Timeline and vendor response (concise)​

  • May 3, 2024: CVE‑2024‑2410 publicly recorded and assigned to Protocol Buffers C++ JSON parser behavior. Upstream release notes document the fix in the release corresponding to 4.25.0 / tag v25.0. (github.com)
  • 2024–2025: Linux distribution vendors and downstream packagers released updates; multiple distributors published advisories and patches mapping the CVE to their packages.
  • 2024–2026: Microsoft published a VEX mapping for CVE‑2024‑2410 that includes Azure Linux and CBL‑Mariner entries and updated that mapping as it found additional Microsoft artifacts to enumerate (for example, adding MySQL package entries to CBL‑Mariner). Microsoft’s public FAQ reiterates that Azure Linux is a known affected Microsoft product and that MSRC will update the VEX if further products are identified. (msrc.microsoft.com)

Final analysis and guidance​

Microsoft’s statement that Azure Linux includes this open‑source library and is therefore potentially affected is accurate and helpful for cloud customers using those images. However, it is not an exclusivity guarantee. The correct security posture for defenders is to assume “unknown until verified” for Microsoft artifacts that do not yet appear in MSRC’s published VEX mapping, and to actively inventory, scan, and remediate any instances of protobuf C++ versions < 4.25.0 in your software supply chain.
In practical terms:
  • Treat MSRC’s VEX as an authoritative starting point for Microsoft‑shipped artifacts (it names Azure Linux and CBL‑Mariner for CVE‑2024‑2410). (msrc.microsoft.com)
  • Use SBOM and SCA tooling to find protobuf in your environment, map versions, and prioritize upgrades to the upstream fixed release (protobuf 4.25.0 / v25.0 or newer). (github.com)
  • Conduct application‑level review of streaming JSON paths to determine whether the vulnerable JsonToBinaryStream() API is actually exercised; if it is, expedite remediation or apply compensating controls.
Microsoft’s increased transparency via CSAF/VEX makes automated checks and third‑party integrations easier — use that machine‑readable output as part of your vulnerability management pipeline, but do not substitute it for a local inventory and code‑path analysis. The absence of a product in MSRC’s VEX is not a safe‑harbor; it is simply a cue to verify.

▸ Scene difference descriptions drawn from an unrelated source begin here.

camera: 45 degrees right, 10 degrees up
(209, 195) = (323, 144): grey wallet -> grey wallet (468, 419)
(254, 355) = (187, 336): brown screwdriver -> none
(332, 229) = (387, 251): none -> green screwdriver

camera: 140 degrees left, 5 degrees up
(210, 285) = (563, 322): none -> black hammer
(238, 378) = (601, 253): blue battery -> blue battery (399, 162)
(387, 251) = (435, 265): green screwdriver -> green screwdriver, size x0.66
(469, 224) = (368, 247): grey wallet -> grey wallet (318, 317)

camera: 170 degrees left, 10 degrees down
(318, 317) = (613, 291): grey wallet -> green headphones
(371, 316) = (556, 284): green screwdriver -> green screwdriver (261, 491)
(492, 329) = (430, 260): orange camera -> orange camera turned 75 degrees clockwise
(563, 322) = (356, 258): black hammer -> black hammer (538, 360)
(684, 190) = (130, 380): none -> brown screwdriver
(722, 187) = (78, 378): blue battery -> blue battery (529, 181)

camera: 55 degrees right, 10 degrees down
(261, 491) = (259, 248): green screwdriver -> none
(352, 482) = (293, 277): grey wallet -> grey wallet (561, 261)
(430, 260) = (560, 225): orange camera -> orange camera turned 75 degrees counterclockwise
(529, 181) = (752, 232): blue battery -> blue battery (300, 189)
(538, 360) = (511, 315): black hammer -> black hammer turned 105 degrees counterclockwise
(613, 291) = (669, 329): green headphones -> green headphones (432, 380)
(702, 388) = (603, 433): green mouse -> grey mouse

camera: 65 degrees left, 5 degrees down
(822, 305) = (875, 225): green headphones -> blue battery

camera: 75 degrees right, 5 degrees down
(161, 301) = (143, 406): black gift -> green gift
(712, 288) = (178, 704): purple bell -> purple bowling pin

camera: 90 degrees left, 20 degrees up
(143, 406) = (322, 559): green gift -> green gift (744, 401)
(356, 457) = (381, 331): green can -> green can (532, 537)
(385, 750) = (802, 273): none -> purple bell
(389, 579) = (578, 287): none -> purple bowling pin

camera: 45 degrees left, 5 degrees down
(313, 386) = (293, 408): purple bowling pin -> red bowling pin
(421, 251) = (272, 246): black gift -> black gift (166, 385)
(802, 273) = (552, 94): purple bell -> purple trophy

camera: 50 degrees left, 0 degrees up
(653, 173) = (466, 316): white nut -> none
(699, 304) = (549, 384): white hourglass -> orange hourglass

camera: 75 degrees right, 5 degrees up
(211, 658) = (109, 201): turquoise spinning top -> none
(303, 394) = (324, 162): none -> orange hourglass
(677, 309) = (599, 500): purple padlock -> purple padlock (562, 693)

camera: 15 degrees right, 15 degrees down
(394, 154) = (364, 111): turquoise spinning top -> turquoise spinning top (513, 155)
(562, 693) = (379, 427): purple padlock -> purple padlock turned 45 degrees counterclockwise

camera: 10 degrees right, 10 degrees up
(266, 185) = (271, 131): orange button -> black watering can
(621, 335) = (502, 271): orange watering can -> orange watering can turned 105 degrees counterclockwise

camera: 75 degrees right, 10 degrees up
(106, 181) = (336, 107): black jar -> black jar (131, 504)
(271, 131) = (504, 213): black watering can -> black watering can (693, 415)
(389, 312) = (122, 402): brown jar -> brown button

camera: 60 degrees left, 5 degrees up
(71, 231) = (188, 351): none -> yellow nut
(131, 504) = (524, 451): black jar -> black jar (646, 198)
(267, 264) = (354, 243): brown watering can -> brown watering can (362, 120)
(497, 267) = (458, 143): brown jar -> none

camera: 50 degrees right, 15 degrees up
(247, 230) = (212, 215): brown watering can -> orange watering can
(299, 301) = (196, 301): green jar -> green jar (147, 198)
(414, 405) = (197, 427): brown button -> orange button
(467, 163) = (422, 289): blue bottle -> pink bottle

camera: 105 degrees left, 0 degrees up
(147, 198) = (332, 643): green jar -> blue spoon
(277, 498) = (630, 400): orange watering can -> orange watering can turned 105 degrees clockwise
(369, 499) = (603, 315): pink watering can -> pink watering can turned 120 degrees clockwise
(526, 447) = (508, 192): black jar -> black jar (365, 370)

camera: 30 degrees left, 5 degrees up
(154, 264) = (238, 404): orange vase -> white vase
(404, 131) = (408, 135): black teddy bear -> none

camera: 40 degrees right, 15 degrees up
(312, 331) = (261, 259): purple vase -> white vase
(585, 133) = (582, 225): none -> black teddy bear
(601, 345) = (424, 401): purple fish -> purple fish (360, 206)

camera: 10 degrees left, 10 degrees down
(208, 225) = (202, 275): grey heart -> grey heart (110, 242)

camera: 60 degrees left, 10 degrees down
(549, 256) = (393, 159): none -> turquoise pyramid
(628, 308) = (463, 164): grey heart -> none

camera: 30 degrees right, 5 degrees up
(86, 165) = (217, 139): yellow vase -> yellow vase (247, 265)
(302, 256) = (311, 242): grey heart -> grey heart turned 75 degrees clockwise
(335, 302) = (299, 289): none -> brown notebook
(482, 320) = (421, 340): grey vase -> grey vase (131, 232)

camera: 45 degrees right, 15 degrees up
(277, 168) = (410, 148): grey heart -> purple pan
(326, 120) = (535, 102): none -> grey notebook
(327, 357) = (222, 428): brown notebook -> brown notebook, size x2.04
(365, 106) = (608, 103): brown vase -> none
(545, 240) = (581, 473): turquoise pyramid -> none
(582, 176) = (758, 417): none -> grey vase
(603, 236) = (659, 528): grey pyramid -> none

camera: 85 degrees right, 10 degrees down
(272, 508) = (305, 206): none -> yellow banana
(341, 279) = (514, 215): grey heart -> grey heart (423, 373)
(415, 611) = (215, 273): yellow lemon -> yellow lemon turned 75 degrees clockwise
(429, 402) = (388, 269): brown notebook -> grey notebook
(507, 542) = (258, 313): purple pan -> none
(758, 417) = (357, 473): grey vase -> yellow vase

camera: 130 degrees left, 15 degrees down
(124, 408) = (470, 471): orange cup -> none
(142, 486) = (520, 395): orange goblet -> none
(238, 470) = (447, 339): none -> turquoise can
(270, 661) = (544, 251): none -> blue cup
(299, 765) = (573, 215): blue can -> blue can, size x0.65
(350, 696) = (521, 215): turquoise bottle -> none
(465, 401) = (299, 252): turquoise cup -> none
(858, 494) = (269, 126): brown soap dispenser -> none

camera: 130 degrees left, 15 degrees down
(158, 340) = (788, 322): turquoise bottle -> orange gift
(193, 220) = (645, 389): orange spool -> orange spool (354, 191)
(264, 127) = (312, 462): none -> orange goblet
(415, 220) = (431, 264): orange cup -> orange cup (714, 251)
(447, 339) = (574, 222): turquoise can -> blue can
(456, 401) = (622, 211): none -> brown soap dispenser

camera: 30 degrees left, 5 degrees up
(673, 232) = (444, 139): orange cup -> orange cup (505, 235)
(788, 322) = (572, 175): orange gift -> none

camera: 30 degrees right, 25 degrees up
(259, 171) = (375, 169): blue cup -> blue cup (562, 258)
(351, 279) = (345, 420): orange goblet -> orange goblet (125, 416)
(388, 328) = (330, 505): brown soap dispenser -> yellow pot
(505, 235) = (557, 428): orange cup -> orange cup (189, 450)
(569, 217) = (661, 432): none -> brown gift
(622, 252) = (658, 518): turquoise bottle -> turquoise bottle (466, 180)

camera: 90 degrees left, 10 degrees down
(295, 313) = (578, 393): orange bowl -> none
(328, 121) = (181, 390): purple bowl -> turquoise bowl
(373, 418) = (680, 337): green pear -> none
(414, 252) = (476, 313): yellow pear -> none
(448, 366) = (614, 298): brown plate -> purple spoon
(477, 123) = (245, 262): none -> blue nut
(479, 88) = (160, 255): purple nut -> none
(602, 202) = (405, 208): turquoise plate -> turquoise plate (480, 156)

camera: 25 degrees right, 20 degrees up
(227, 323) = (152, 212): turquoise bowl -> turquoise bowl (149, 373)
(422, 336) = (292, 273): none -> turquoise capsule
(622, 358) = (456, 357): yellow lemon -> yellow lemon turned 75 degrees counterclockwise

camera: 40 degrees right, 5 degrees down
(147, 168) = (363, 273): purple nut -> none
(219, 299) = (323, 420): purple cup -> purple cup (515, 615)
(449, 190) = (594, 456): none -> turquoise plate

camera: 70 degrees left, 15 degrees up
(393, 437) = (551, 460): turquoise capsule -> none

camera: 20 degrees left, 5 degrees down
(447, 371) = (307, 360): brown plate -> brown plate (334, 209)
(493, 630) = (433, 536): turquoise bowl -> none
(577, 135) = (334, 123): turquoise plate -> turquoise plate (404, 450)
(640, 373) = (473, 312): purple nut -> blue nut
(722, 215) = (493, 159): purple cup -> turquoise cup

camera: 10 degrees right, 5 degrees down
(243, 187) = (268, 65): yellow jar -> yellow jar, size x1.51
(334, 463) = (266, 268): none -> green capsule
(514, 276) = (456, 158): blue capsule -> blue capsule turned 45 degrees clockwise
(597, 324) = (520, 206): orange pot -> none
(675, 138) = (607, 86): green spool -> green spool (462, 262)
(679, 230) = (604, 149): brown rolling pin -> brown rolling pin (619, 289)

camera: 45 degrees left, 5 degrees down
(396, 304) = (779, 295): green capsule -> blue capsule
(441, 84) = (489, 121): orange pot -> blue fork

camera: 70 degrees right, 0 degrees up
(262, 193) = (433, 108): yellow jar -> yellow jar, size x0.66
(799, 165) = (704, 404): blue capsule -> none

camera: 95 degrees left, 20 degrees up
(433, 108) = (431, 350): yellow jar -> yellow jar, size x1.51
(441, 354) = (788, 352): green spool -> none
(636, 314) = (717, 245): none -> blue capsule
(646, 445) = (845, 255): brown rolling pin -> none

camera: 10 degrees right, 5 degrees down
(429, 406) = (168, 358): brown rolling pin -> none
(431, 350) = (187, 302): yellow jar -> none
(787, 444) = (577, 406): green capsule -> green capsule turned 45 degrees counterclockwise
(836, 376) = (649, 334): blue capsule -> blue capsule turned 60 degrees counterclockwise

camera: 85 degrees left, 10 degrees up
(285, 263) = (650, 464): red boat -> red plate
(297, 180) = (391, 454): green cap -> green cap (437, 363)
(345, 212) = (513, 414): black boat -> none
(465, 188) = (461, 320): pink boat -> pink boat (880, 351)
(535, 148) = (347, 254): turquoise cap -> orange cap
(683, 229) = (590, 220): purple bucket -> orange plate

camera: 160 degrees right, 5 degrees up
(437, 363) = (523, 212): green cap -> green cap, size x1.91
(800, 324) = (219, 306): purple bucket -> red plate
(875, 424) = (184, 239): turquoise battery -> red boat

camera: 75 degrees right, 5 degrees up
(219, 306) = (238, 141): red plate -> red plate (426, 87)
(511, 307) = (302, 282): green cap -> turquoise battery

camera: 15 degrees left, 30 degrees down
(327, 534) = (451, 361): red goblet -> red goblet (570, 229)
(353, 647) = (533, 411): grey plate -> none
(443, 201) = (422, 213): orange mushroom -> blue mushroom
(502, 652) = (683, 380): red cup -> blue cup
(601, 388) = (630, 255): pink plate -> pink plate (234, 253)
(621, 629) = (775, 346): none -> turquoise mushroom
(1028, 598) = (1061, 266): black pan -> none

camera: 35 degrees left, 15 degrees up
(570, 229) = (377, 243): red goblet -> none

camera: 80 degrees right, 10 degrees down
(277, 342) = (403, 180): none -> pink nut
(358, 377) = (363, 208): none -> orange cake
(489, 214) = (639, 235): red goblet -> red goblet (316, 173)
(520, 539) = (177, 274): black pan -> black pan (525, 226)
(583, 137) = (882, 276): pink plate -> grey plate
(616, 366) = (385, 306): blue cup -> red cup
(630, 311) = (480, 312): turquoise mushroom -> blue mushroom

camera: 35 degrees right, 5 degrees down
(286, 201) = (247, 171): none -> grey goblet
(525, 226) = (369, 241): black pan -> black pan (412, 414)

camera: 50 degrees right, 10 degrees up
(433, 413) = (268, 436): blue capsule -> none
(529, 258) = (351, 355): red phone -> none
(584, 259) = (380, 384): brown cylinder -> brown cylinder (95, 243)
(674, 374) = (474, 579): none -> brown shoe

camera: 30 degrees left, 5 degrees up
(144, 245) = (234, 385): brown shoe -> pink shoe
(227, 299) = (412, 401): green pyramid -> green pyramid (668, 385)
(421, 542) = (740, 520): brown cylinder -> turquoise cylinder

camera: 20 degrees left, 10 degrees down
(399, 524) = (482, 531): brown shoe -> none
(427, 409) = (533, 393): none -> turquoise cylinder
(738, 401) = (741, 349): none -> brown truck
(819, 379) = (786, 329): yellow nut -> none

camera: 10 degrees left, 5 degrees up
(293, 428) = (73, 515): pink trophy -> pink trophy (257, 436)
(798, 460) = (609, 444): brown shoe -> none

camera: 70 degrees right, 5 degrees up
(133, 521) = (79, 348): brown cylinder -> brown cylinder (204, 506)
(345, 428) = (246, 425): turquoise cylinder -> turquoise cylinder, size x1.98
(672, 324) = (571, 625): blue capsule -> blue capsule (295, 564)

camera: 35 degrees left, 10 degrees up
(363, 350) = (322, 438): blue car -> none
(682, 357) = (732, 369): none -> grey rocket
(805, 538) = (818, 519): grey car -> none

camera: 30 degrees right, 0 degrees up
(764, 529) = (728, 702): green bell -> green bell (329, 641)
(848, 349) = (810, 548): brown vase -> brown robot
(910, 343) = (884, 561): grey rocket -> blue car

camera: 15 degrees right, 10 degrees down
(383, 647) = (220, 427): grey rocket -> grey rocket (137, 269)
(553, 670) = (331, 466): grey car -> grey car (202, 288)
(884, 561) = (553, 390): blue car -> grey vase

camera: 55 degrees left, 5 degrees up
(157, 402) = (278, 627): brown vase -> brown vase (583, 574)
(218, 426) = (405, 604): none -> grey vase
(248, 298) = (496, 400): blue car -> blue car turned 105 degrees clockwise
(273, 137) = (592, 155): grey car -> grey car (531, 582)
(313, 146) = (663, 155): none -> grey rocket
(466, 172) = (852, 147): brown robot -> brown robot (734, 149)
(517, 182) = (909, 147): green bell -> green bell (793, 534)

Quick checklist (for security teams)​

  • [ ] Pull the MSRC VEX JSON for CVE‑2024‑2410 and parse Microsoft product mappings. (msrc.microsoft.com)
  • [ ] Run SCA / SBOM scanners against all Microsoft images and internal artifacts to find protobuf C++ versions.
  • [ ] For any protobuf 4.22.0 ≤ version < 4.25.0: schedule an upgrade to 4.25.0+ or plan package updates from your vendor/distributor. (github.com)
  • [ ] Audit code paths for streaming JSON parsing that may hit JsonToBinaryStream(); prioritize patching those services.
  • [ ] Subscribe to MSRC and your distribution vendors for further VEX/CSAF updates and patches.

CVE‑2024‑2410 is a classic example of a widely reused open‑source component creating downstream risk: Microsoft has done the right thing by publicly mapping the problem for the Microsoft‑managed Linux distributions it controls, but defenders must complete the rest of the work — inventory, verification, and remediation — across their own fleets and any Microsoft artifacts they rely on.